- _TRECHO SELECIONADO_:
━━━━━━━━━━━━━━━━━━━━━━━━━━━━━━

Nos próximos anos, o plano do grupo de pesquisadores de Jaboticabal é avançar na melhora da suplementação animal, da forma como vem sendo feito em relação à gestão da pastagem. A preferência é por experimentos com produtos naturais, coprodutos da agroindústria e alimentos que não são consumidos também por humanos, visando a viabilidade sustentável e econômica dessa suplementação. Algumas dessas propostas foram reunidas em um capítulo do livro Animal Feed Science and Nutrition – Health and Environment, intitulado Advances in Pasture Management and Animal Nutrition to Optimize Beef Cattle Production in Grazing Systems.

━━━━━━━━━━━━━━━━━━━━━━━━━━━━━━

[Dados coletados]
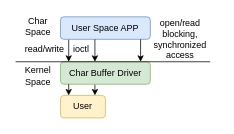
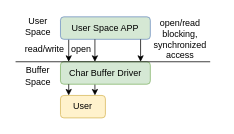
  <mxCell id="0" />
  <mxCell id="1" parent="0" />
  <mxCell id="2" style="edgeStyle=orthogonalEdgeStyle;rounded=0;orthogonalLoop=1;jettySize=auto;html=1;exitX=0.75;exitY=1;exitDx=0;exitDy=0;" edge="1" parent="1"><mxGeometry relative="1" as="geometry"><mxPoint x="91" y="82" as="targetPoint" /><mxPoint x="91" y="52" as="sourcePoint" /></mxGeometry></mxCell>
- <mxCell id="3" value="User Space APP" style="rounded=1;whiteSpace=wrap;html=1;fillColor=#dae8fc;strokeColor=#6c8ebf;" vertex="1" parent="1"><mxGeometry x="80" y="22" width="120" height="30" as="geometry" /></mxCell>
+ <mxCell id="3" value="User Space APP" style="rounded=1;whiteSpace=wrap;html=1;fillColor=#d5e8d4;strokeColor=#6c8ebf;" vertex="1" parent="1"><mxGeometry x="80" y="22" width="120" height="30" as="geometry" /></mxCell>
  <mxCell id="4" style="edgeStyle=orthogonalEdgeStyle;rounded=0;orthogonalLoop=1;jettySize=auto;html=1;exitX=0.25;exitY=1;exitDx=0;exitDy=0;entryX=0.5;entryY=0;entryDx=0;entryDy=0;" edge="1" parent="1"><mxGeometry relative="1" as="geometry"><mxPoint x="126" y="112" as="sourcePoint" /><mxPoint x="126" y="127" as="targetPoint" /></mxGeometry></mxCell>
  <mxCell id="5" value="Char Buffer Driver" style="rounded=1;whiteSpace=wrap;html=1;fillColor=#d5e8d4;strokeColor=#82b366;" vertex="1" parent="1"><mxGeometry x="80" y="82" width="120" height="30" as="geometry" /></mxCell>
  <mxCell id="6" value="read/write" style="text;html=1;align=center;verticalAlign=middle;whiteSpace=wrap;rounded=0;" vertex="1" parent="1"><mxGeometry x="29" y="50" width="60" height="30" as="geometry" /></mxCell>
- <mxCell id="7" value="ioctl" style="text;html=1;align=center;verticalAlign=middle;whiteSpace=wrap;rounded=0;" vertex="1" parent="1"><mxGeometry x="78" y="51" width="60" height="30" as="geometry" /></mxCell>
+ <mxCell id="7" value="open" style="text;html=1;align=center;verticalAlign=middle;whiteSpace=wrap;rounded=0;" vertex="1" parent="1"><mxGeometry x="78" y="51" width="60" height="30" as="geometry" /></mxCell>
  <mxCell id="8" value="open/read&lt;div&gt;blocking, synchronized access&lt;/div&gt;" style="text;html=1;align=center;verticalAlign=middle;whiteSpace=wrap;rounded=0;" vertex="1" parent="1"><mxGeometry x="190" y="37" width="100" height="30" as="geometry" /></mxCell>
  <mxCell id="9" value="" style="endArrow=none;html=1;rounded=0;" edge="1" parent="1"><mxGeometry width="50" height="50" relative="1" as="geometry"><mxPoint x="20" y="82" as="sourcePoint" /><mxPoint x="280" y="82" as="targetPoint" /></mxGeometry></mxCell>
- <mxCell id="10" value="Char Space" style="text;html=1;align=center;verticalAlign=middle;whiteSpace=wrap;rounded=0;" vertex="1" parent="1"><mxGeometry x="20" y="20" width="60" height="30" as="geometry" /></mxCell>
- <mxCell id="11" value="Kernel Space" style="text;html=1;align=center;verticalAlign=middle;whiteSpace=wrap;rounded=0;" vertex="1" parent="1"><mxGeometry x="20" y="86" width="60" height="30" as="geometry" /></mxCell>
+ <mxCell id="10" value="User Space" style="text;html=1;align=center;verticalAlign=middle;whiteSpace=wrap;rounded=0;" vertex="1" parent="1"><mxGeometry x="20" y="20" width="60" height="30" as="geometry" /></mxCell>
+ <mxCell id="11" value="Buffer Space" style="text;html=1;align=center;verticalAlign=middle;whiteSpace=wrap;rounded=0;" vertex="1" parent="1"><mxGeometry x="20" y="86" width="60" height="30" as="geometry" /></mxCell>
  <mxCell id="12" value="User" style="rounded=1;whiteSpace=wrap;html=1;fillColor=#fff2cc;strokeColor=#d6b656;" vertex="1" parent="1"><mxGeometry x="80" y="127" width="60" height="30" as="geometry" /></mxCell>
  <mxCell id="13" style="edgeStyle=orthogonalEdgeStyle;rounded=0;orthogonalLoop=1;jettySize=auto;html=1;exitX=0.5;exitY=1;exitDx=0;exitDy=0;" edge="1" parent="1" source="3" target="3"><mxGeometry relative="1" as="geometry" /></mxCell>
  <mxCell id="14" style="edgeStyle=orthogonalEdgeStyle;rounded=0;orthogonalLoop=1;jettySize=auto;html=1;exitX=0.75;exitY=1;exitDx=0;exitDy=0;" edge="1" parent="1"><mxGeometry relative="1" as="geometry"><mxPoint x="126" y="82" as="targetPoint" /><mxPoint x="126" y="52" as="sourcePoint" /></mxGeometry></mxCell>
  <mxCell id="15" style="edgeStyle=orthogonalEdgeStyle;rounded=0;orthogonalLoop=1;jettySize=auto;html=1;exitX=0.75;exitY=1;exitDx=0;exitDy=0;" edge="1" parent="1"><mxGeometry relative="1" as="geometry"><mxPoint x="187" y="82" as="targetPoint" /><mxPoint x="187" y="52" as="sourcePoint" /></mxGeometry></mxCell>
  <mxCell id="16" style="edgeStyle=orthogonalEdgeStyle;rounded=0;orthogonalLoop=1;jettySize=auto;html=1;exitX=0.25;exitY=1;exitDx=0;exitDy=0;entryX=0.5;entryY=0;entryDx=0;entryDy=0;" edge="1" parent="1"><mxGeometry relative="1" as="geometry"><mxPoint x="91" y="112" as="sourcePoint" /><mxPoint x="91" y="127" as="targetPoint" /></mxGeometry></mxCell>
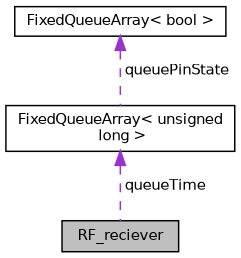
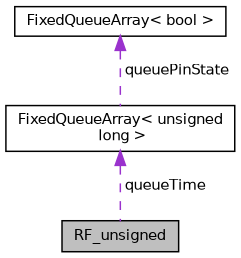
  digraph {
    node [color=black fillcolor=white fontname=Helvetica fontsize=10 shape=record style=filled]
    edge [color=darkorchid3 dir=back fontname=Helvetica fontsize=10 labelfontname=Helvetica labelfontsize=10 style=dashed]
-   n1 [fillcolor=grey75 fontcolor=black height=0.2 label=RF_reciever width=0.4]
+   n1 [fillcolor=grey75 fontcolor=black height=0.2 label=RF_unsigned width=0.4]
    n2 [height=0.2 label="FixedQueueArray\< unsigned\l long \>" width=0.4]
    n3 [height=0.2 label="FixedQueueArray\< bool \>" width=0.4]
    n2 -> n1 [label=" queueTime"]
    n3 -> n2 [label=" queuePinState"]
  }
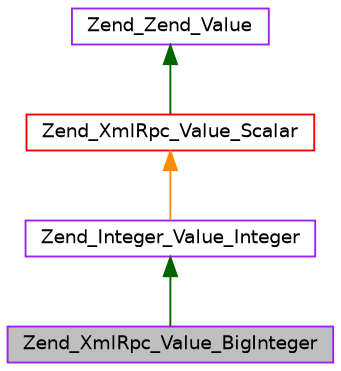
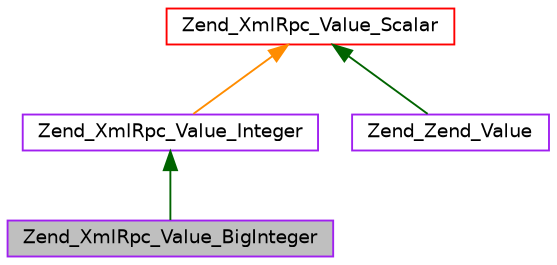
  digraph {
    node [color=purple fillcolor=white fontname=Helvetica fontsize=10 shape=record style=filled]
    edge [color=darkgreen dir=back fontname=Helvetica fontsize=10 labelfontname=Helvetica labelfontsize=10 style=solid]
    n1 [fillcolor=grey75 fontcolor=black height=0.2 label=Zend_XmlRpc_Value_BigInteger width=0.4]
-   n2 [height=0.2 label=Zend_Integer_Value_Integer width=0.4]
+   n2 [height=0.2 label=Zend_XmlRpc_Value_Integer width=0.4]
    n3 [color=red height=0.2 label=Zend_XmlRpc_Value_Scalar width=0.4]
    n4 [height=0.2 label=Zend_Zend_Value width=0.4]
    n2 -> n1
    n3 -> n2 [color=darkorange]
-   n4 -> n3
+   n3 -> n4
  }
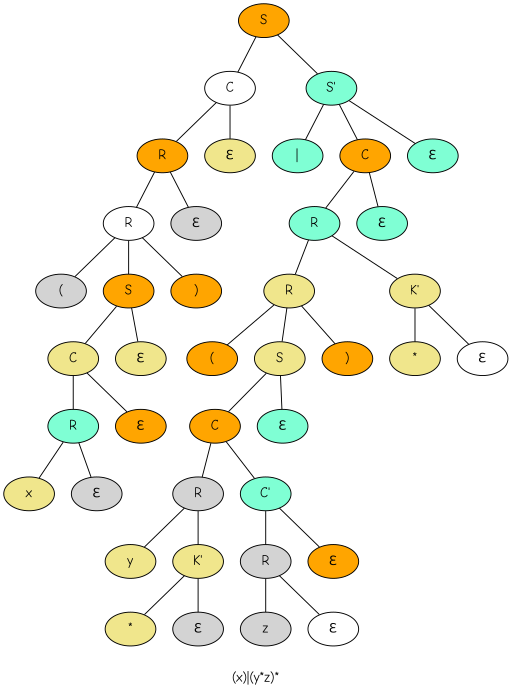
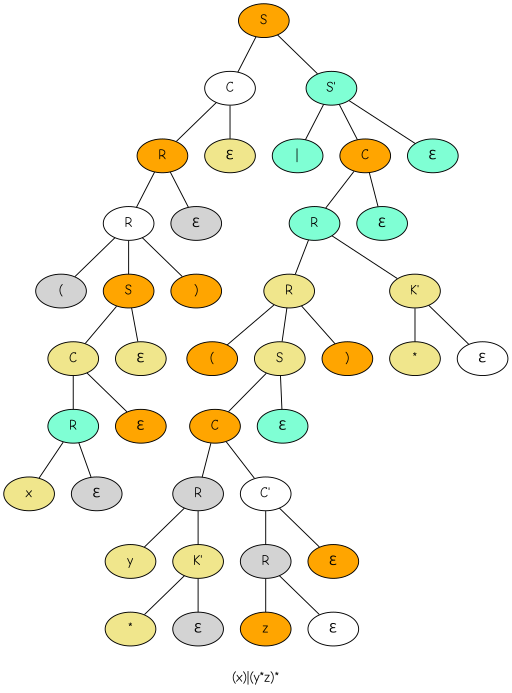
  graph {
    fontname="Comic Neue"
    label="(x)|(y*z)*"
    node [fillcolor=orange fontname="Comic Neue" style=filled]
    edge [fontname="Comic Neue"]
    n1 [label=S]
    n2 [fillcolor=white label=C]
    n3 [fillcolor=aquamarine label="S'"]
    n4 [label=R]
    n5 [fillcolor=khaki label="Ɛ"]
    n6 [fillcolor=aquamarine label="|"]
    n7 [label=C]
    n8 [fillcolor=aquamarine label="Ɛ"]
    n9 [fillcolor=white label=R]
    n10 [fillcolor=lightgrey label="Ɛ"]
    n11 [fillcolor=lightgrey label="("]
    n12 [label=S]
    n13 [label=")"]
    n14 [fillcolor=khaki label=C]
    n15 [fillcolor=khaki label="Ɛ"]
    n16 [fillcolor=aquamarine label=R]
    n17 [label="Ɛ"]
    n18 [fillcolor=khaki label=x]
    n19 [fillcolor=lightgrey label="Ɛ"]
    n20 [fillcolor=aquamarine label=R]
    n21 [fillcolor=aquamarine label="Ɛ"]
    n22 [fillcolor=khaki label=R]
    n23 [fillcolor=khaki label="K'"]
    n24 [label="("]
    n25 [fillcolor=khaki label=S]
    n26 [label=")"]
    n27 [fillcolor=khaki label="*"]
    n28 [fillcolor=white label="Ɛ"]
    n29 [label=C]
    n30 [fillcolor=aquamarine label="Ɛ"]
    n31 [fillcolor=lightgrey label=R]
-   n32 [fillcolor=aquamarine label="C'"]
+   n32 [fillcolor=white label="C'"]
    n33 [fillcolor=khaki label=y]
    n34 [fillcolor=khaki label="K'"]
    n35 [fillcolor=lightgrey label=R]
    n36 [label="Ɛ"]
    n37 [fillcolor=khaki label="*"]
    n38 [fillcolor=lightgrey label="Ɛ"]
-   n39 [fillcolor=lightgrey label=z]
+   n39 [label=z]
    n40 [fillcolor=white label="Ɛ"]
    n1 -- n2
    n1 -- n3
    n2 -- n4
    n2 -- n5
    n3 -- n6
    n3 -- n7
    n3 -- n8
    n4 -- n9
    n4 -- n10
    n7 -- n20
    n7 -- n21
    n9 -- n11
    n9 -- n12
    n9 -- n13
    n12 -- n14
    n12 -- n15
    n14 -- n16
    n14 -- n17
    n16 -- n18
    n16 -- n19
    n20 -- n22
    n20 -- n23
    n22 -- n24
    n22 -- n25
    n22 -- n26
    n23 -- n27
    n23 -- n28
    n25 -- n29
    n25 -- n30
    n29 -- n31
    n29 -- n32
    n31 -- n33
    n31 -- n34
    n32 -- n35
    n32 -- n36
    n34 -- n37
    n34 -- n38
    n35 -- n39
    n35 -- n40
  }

━━━━━━━━━━━━━━━━━━━━━━━━━━━━━━

- _INSTRUÇÕES_:
**a.** Redigite o trecho sobre a pesquisa em Jaboticabal entre "Nos próximos anos, o" e "in Grazing Systems.", incluindo essas duas partes.
**b.** Escreva a continuação do texto sobre a pesquisa em Jaboticabal, começando logo depois da última frase.

- _RESULTADOS DO EXERCÍCIO_:
**a.**
Nos próximos anos, o plano do grupo de pesquisadores de Jaboticabal é avançar na melhora da suplementação animal, da forma como vem sendo feito em relação à gestão da pastagem. A preferência é por experimentos com produtos naturais, coprodutos da agroindústria e alimentos que não são consumidos também por humanos, visando a viabilidade sustentável e econômica dessa suplementação. Algumas dessas propostas foram reunidas em um capítulo do livro Animal Feed Science and Nutrition – Health and Environment, intitulado Advances in Pasture Management and Animal Nutrition to Optimize Beef Cattle Production in Grazing Systems.

**b.**
Abmael reforça que as tecnologias para esse objetivo já estão disponíveis. Mas, como a maior parte dos produtores sempre pôde contar com custos de produção mais baixos, favorecidos principalmente pelo preço da terra no Brasil, até então não havia necessidade de correr riscos adotando novas tecnologias. O cenário, entretanto, parece estar mudando, devido à pressão internacional, à competição entre mercados e à exigência de eficiência ambiental e produtiva.

O engenheiro agrônomo, que atualmente trabalha em um centro de pesquisa na Flórida, nos EUA, se mostra otimista. “A capacidade de reação dos pecuaristas brasileiros é muito grande. E não vejo outros locais do mundo com possibilidades de aumentar a produção para tomar nosso lugar nos mercados. Isso dá um certo tempo ao produtor para adotar inovações”, afirma.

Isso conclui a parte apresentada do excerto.